Gastronomía del mundo moderno en donde el cuchillo no conoce a su dueño

12/7/10

RESTAURANTES PORTEÑOS Y EL DOGY BAG

EL PINTORESCO BARBARO BAR DE RETIRO, APTO PARA LLEVARSE LA BOLSITA PARA CASA.

Más allá de los prejuicios, de parecer ridículo o de sentir vergüenza, cada vez son más los porteños que, al momento de irse de un restaurante, se animan a pedir el paquete con la comida que sobró.

Esa costumbre es conocida como Doggy Bag. Aunque su traducción puede llevar a pensar que se trate de la comida para el perro, en realidad siempre es para consumir en casa. La tendencia se nota fuerte en muchos países, sobre todo en Estados Unidos.

Cualquier persona, no importa su condición económica, siempre reclama las porciones que sobraron para consumir en su casa. Esta movida ahora está pisando fuerte entre los porteños, donde el 20% de los que almuerzan o cenan en un restaurante, se anima a reclamar su "paquetito". En general, se trata de gente que se ubica entre los 25 y 40 años.

Carola Chaparro, socióloga especialista en prensa gastronómica, explicó el nuevo fenómeno: "Esto no refiere a falta de recursos, sino a una cuestión de comodidad. Pero todavía entre nosotros el qué dirán es muy poderoso, sobre todo en los restaurantes de mucha categoría", razona. La experiencia de "Pájaro que comió", una fonda contemporánea ubicada en Humboldt 1962, Palermo, es interesante.

Su chef y dueño, Ma ximiliano Pettit, dice que "los fines de semana se nota esta tendencia. Con platos abundantes, la gente pide que le armemos el paquete y se lo llevan a su casa".

En el histórico "Bárbaro Bar", en Tres Sargentos 415, Retiro, la situación es similar. Alejandro Gómez, el gerente, lo explica. "Quizás al mediodía no suceda tanto, porque la gente en general después se va para el trabajo. Pero a la noche, con opciones más gourmet, hay consumidores que le piden al mozo que le guarde lo que sobró. De hecho, tenemos envases especiales para que la gente pueda llevarse la comida", argumenta.
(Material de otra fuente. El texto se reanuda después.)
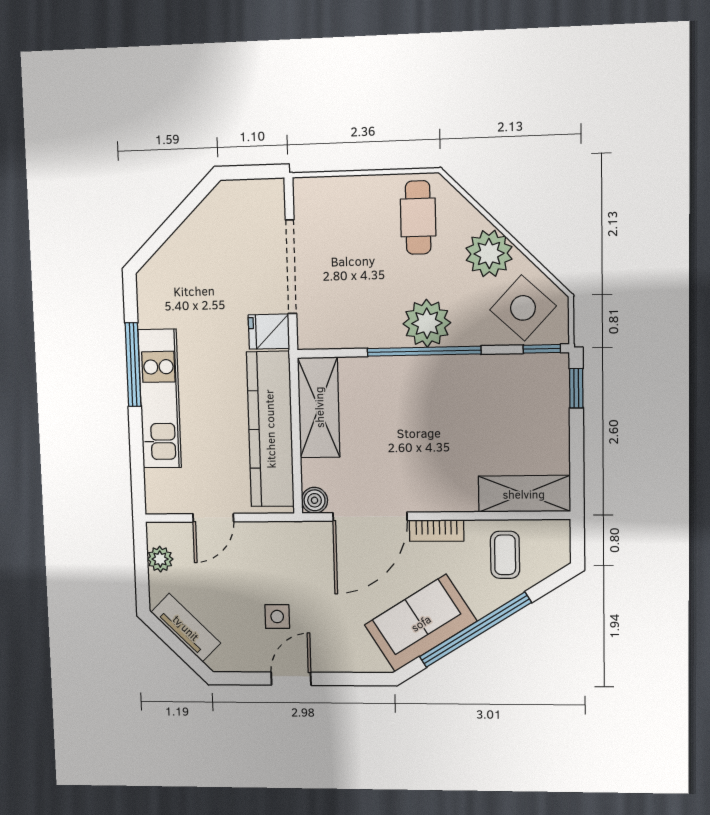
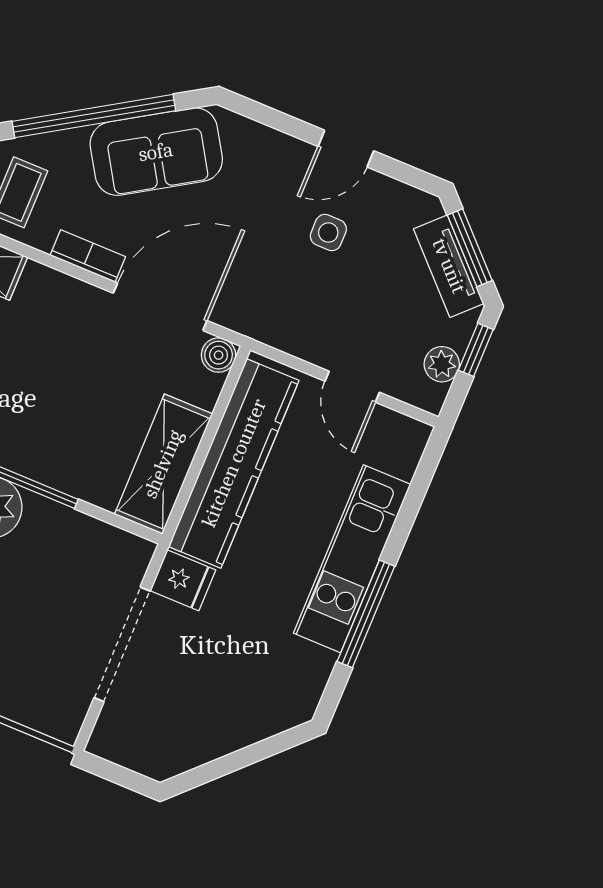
door: (213, 518) -> (352, 387), swing flipped
window: (142, 579) -> (476, 350), added
window: (177, 646) -> (470, 248), added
En "Miramar", ubicado en la esquina de San Juan y Sarandí (Boedo), Fernando Ramos, su dueño, también apuesta por esta nueva costumbre local. "Nuestros mozos alientan a la gente a que se lleve lo que sobró. Hay determinados platos que no se piden todos los días como el rabo de toro, los caracoles o las ranas. Entonces, bien vale guardar en casa lo que uno no consumió", indica.

Héctor Guarda, encargado del legendario "El Viejo Cañón" de Avellaneda, cierra y aporta otra mirada interesante. "La Doggy Bag es una costumbre en los lugares que están ubicados en los barrios. Allí el cliente, el mozo y hasta el dueño del restaurante tienen más confianza, más cercanía. Y entonces todo se da en forma más natural".